Updated on: 31 March,2024 06:55 AM IST  |  Mumbai
Paromita Vohra | paromita.vohra@mid-day.com

The slogan invoked identities and histories currently facing repression from entire national and global systems

INSAF ki dagar pe

Illustration/Uday Mohite

Paromita VohraThe INDIA alliance may be gasping for life in the water. But in the sparkling city of Hyderabad, the INSAF Alliance, a student’s coalition made up of the Telangana Students Forum (TSF), Fraternity Movement, National Students’ Union of India (NSUI), Muslim Students Federation (MSF) and PRISM EFLU—has just won a resounding victory at the English and Foreign Language University (EFLU). Both Left and Right-wing parties lost badly.


“It is truly mesmerising,” said Rathod Raghuvendran, the newly elected President. “Coming from a Dalit and tribal community, we face many challenges. Therefore, this victory of a tribal and Dalit student is significant.” The text of a video posted for Rana Basheer, elected General Secretary said: They called you fundamentalist. They said you are a threat to democratic and secular values, BA girl. But the campus said: Rana Basheer General Secretary! Neel Salam! Asalam! Intifada! Inqilab! 


The slogan invoked identities and histories currently facing repression from entire national and global systems. Like the anti-CAA protests of 2019-2020, the INSAF Allliance brims with a different formulation of politics that resists homogenisation by asserting an Indian-ness rooted in inclusion, justice and the right to inhabit diverse cultural and religious identities, to make a space for the personal in the political, not only the other way round.


Go check out the website of the Fraternity Movement for an exhilarating exhalation. “In India today, the promise of democracy is one that remains hollow from inside, even more so than ever before. If we have had formal elections, it is assumed to be a democratic country. If we have a judiciary, we assume there exists a rule of law. But the broader promise of justice, and more specifically the ethical, moral and substantive question of social justice is missing.”  The introduction ends with a most beautiful word: Welcome. 
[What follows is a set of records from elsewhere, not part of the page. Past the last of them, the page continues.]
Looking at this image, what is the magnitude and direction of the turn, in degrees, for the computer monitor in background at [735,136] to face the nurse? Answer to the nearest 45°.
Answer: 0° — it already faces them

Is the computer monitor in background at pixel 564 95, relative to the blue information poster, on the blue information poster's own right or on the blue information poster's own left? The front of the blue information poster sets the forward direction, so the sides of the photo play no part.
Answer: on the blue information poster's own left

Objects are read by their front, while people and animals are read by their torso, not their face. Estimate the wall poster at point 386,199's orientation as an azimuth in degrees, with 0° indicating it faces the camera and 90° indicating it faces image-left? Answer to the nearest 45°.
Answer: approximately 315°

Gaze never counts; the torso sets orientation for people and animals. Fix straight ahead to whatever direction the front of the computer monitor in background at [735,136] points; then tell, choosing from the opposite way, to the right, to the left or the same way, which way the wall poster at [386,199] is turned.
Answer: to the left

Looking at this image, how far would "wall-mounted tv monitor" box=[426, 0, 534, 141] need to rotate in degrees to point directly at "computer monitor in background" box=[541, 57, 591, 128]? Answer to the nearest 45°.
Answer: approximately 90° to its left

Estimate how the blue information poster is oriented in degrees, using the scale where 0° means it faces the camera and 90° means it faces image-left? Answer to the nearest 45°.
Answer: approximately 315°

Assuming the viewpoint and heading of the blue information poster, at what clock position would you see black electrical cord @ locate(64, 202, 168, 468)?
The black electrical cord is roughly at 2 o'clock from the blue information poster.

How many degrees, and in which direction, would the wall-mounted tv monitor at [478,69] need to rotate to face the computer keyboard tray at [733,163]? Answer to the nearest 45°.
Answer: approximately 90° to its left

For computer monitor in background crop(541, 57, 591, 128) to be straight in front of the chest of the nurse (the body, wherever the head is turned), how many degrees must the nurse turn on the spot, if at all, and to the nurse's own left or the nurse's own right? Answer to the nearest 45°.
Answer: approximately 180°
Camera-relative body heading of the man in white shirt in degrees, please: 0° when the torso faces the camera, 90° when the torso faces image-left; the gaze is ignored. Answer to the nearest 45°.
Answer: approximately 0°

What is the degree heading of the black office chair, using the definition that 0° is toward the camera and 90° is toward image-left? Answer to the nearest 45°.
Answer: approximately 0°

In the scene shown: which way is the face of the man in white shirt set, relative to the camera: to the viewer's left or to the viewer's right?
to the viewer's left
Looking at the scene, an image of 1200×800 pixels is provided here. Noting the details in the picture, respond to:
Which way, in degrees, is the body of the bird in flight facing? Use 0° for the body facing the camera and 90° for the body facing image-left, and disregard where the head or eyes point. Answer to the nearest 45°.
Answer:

How opposite this word is to the way universities—and our society—are being shaped today. Two points in the INSAF Alliance manifesto tell this tale: the promise to work towards opening all campus gates 24/7 and push for withdrawal of falsely framed police complaints and show cause notices against students. On visits to campuses, one listens in consternation to accounts of how teachers are spied upon, students are encouraged to sneak on each other, and the police called in whenever students speak up for their needs, beliefs and rights. It’s as if the campus aims to school students for a life of submission to authoritarianism.  
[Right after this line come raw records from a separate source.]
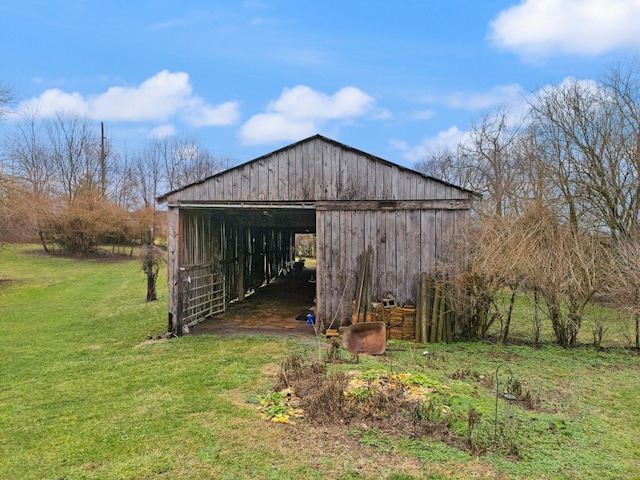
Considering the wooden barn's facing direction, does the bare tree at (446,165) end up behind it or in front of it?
behind

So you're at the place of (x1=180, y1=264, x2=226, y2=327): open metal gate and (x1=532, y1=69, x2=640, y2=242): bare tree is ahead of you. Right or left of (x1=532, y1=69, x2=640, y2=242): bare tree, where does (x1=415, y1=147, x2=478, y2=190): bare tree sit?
left

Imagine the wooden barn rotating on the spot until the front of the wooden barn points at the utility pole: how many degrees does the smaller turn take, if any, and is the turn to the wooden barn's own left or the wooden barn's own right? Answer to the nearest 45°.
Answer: approximately 135° to the wooden barn's own right

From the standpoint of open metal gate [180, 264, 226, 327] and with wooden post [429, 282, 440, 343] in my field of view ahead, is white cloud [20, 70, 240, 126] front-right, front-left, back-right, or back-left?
back-left

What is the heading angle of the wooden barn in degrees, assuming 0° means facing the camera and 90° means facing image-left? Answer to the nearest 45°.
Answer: approximately 0°

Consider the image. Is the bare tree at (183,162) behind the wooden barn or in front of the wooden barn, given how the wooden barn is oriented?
behind

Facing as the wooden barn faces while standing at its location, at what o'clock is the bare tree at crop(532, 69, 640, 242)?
The bare tree is roughly at 8 o'clock from the wooden barn.
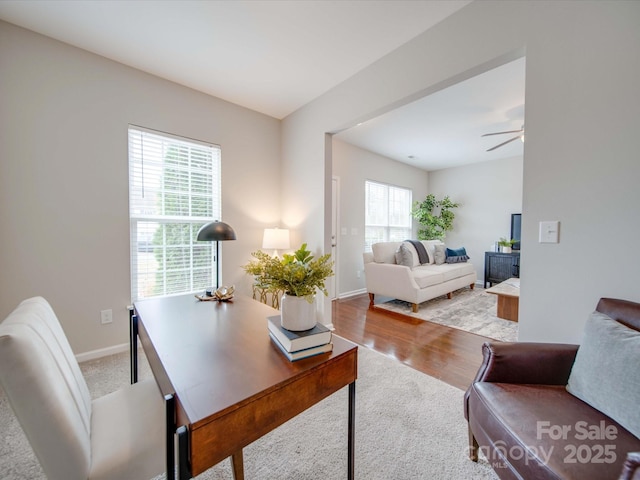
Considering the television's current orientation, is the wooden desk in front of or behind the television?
in front

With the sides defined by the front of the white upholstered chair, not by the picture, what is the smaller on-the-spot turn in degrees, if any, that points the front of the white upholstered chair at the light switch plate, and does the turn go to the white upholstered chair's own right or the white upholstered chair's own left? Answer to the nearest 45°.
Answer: approximately 45° to the white upholstered chair's own right

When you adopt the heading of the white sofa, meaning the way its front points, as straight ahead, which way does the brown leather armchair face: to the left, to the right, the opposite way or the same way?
to the right

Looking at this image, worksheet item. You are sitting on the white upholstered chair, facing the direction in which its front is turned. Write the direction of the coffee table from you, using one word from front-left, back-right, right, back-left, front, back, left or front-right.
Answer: front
Media, where we hope to continue our learning about the world, also now reports politics to school us into acceptance of authoritarianism. It reports only the cynical machinations and sizeable victories, until we believe that that politics equals domination and cynicism. That conversations about ethics and justice are meaningless and impossible. The domineering interviews by white journalists of Palestinian people have been revelatory of this mindset.

So it was as exhilarating to hear Irfaan Ali president of Guyana clap back at BBC anchor Stephen Sackur basically asking if Guyana, yaniki ‘the natives’, could handle its new-found oil wealth. Ali reversed Sackur’s defining gaze. “Are you in the pockets of those who destroy the environment through the industrial revolution and are now lecturing us?”. In a world devoted to domination, we are taught to revere size as scale and absolute control. But what is bigger than a big idea, especially one which is insaf ki dagar pe?